The off-target effects of targeted therapy, although not desirable, can sometimes lead to discoveries of novel signaling details otherwise hidden. The work of Powers et al. [Citation9] is important not only for understanding the causes of adverse effects related to TKI treatment but also potentially for improving current T-cell immunotherapy. On the one hand, the correlation between LGL expansion and adverse effects of TKI treatment raised the possibility of using the size of the LGL population or factors essential for LGL expansion as markers to guide therapy adjustment. It is even conceivable that immune modulatory strategies used to treat LGL leukemia may be useful for control of serious side-effects following TKI treatment. On the other hand, the effect of TKIs on T-cell response may aid the generation and expansion of long-term competent CTLs necessary for immunotherapy. Consistent with previous studies [Citation11], Powers et al. showed that IL-15 transpresentation and plasma PDGF-BB elevation occur together with CTL expansion [Citation9]. IL-15 has been shown to be important for T-cell activation and generation of CD8+ memory cells [Citation12,Citation13]. PDGF is also a master switch controlling leukemic LGL survival [Citation11,Citation14]. This study reinforces the concept that both pro- and anti-activation signals are needed for CTL expansion and persistence [Citation11]. Different from previous studies, Powers et al. showed that CTL expansion can be achieved by signaling permutations resulting from a single agent, TKI [Citation9]. This is not entirely surprising, considering the presence of neoplastic myeloid cells as a chronic immune stimulus (the pro-activation signal) and inhibition of tyrosine kinase which is essential for normal T-cell activation [Citation15] by TKI (the anti-activation signal). The immune-boosting effects and promising therapeutic outcomes of TKIs have been reported when used together with allogeneic transplant or vaccination in patients with CML [Citation16,Citation17]. Understanding the molecular mechanisms of CTL survival will help us harness CTLs for cancer and virus immunotherapy not limited to CML treatment.
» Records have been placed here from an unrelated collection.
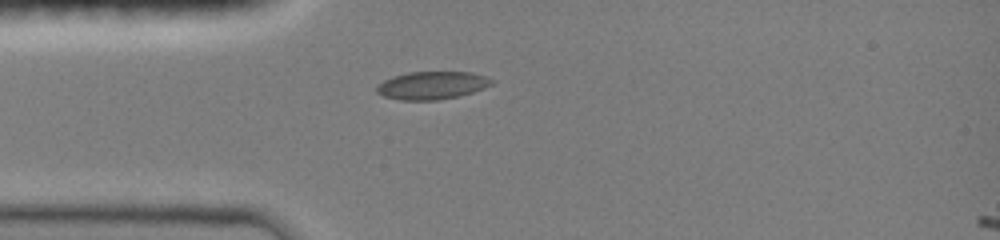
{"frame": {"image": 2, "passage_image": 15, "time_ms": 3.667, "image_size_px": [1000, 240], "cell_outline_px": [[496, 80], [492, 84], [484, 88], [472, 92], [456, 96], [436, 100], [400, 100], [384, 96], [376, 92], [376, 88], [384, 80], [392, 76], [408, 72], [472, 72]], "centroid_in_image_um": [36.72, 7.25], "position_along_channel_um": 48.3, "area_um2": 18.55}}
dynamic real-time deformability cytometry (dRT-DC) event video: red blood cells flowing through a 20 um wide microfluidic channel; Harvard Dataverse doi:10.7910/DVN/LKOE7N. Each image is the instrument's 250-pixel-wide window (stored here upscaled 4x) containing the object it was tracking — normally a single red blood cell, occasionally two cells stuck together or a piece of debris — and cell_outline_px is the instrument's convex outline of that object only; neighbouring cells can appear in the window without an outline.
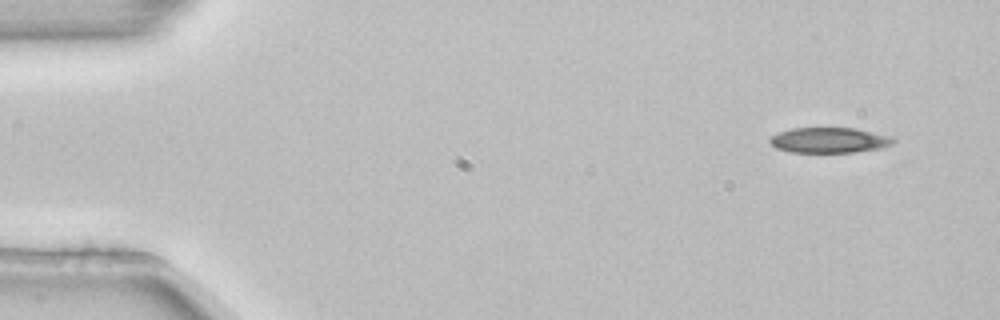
{"species": "common noctule bat (a hibernating species)", "species_latin": "Nyctalus noctula", "temperature_condition": "room temperature", "stored_images_in_passage": 4, "segment_of_instrument_passage": [1, 2], "camera_frame_rate_fps": 3000, "um_per_image_px": 0.085, "animal": {"sex": "female", "body_mass_g": 22.7, "forearm_length_mm": 54.2}, "frame": {"image": 1, "passage_image": 1, "time_ms": 0.0, "image_size_px": [1000, 320], "cell_outline_px": [[896, 140], [892, 144], [880, 148], [856, 152], [792, 152], [776, 148], [768, 140], [772, 136], [780, 132], [792, 128], [856, 128], [888, 136]], "centroid_in_image_um": [70.48, 11.92], "position_along_channel_um": 14.5, "area_um2": 18.03}}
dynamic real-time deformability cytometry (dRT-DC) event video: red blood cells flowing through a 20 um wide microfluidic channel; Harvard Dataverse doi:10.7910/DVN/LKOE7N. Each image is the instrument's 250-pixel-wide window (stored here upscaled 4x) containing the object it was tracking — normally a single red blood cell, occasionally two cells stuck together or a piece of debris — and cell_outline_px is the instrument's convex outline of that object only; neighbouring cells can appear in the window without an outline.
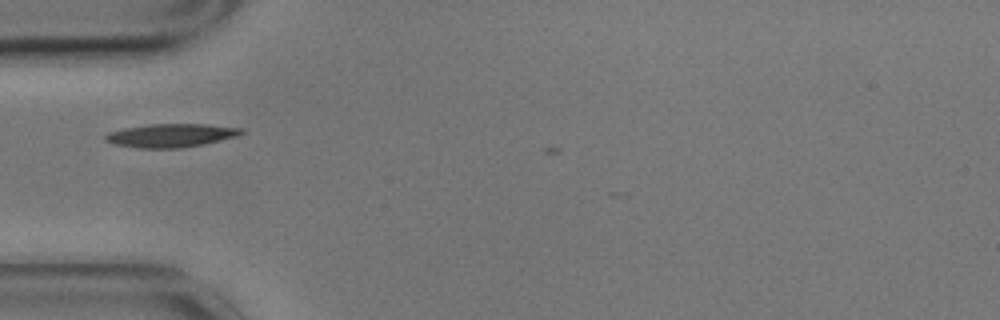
{"species": "common noctule bat (a hibernating species)", "species_latin": "Nyctalus noctula", "temperature_condition": "cold", "stored_images_in_passage": 5, "camera_frame_rate_fps": 3000, "um_per_image_px": 0.085, "animal": {"sex": "male", "body_mass_g": 17.9}, "frame": {"image": 1, "passage_image": 3, "time_ms": 0.667, "image_size_px": [1000, 320], "cell_outline_px": [[248, 132], [240, 136], [204, 144], [180, 148], [140, 148], [112, 144], [104, 140], [104, 136], [108, 132], [124, 128], [148, 124], [208, 124], [244, 128]], "centroid_in_image_um": [14.59, 11.51], "position_along_channel_um": 70.4, "area_um2": 18.96}}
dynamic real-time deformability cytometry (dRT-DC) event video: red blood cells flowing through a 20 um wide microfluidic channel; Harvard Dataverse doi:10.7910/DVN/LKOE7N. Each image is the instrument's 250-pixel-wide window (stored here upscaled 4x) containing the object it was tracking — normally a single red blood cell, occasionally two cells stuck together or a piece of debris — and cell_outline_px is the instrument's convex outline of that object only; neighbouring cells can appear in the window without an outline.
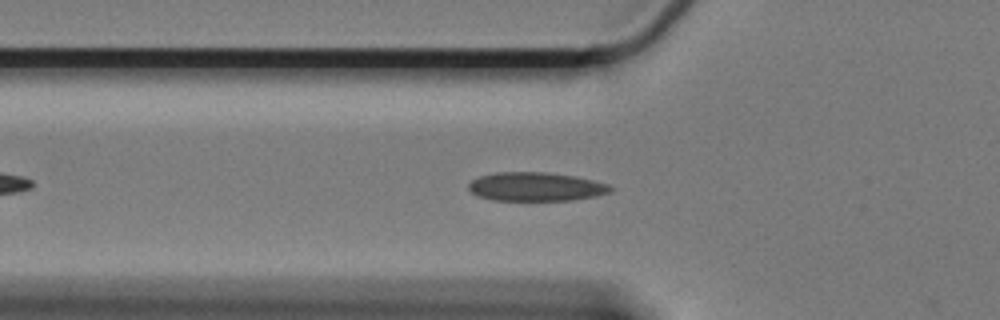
{"species": "Egyptian fruit bat (a non-hibernating species)", "species_latin": "Rousettus aegyptiacus", "temperature_condition": "cold", "stored_images_in_passage": 43, "camera_frame_rate_fps": 3000, "um_per_image_px": 0.085, "animal": {"sex": "female"}, "frame": {"image": 1, "passage_image": 11, "time_ms": 3.333, "image_size_px": [1000, 320], "cell_outline_px": [[612, 192], [596, 196], [572, 200], [492, 200], [476, 196], [468, 188], [468, 184], [472, 180], [480, 176], [496, 172], [544, 172], [576, 176], [608, 184], [612, 188]], "centroid_in_image_um": [45.53, 15.87], "position_along_channel_um": 80.3, "area_um2": 23.81}}
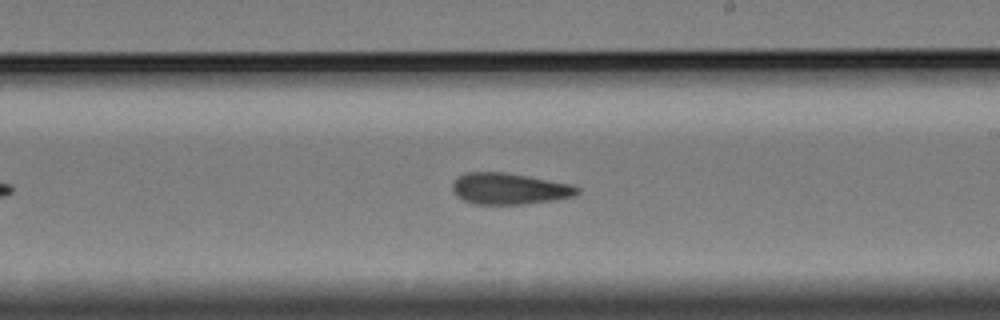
{"frame": {"image": 2, "passage_image": 26, "time_ms": 8.333, "image_size_px": [1000, 320], "cell_outline_px": [[580, 192], [572, 196], [552, 200], [520, 204], [476, 204], [464, 200], [456, 196], [452, 192], [452, 184], [460, 176], [468, 172], [504, 172], [528, 176], [572, 184], [580, 188]], "centroid_in_image_um": [43.28, 16.04], "position_along_channel_um": 245.7, "area_um2": 22.6}}
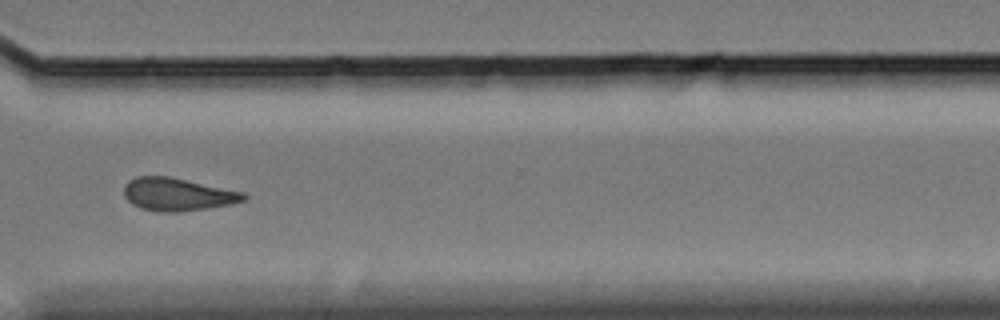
{"frame": {"image": 3, "passage_image": 36, "time_ms": 11.667, "image_size_px": [1000, 320], "cell_outline_px": [[248, 196], [244, 200], [232, 204], [180, 212], [156, 212], [140, 208], [132, 204], [124, 196], [124, 184], [128, 180], [136, 176], [168, 176], [244, 192]], "centroid_in_image_um": [15.06, 16.52], "position_along_channel_um": 355.5, "area_um2": 23.0}}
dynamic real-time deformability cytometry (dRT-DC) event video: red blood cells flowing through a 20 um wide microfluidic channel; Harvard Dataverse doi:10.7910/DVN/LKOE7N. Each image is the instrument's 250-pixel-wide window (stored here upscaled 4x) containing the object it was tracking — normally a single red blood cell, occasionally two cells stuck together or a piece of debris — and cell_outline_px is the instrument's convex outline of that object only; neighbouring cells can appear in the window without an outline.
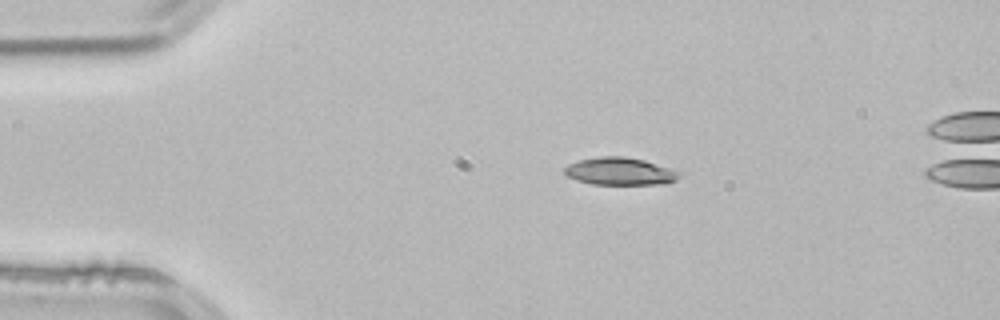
{"species": "common noctule bat (a hibernating species)", "species_latin": "Nyctalus noctula", "temperature_condition": "room temperature", "stored_images_in_passage": 3, "camera_frame_rate_fps": 3000, "um_per_image_px": 0.085, "animal": {"sex": "male", "body_mass_g": 21.5, "forearm_length_mm": 52.0}, "frame": {"image": 1, "passage_image": 1, "time_ms": 0.0, "image_size_px": [1000, 320], "cell_outline_px": [[684, 172], [676, 180], [664, 184], [592, 184], [576, 180], [568, 176], [564, 172], [564, 168], [568, 164], [576, 160], [600, 156], [624, 156], [644, 160]], "centroid_in_image_um": [52.71, 14.55], "position_along_channel_um": 32.3, "area_um2": 18.61}}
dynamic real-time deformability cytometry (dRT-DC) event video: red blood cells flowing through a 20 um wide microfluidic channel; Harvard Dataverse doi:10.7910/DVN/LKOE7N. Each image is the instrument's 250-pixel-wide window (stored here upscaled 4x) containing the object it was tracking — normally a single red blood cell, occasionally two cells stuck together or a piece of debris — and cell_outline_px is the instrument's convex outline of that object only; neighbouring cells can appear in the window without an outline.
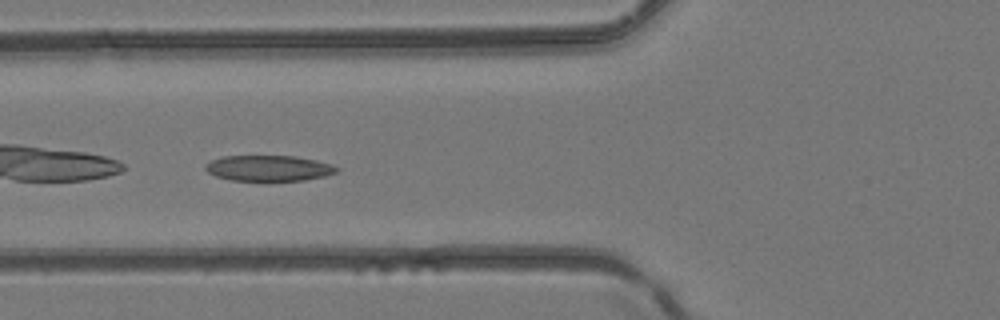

Further studies are required to fully define the relationships among treatment with TKIs, T-cell clonal expansion, LGL clonal expansion, and adverse effects. In this study, a significant LGL population was only identified in dasatinib-treated patients. However, autoimmune-like cytotoxicity was detected in samples from both dasatinib- and nilotinib-treated patients, with samples from imatinib-treated patients not examined [Citation9]. This necessitates additional studies regarding how LGL might cause dasatinib-specific side-effects. Powers et al. explained the immune modulatory effect of TKIs from the perspective of altered Treg level [Citation9]. However, without knowing the basal Treg level in untreated patients with CML, this causal relationship is difficult to establish. The relationship between NK-cell or T-cell expansion and adverse effects of dasatinib treatment will require verification with a larger patient pool and a detailed longitudinal look into the LGL population. It would also be worthwhile to conduct similar longitudinal studies in patients treated with other TKIs, which may shed light on the molecular mechanisms of adverse effects of TKI treatment in general.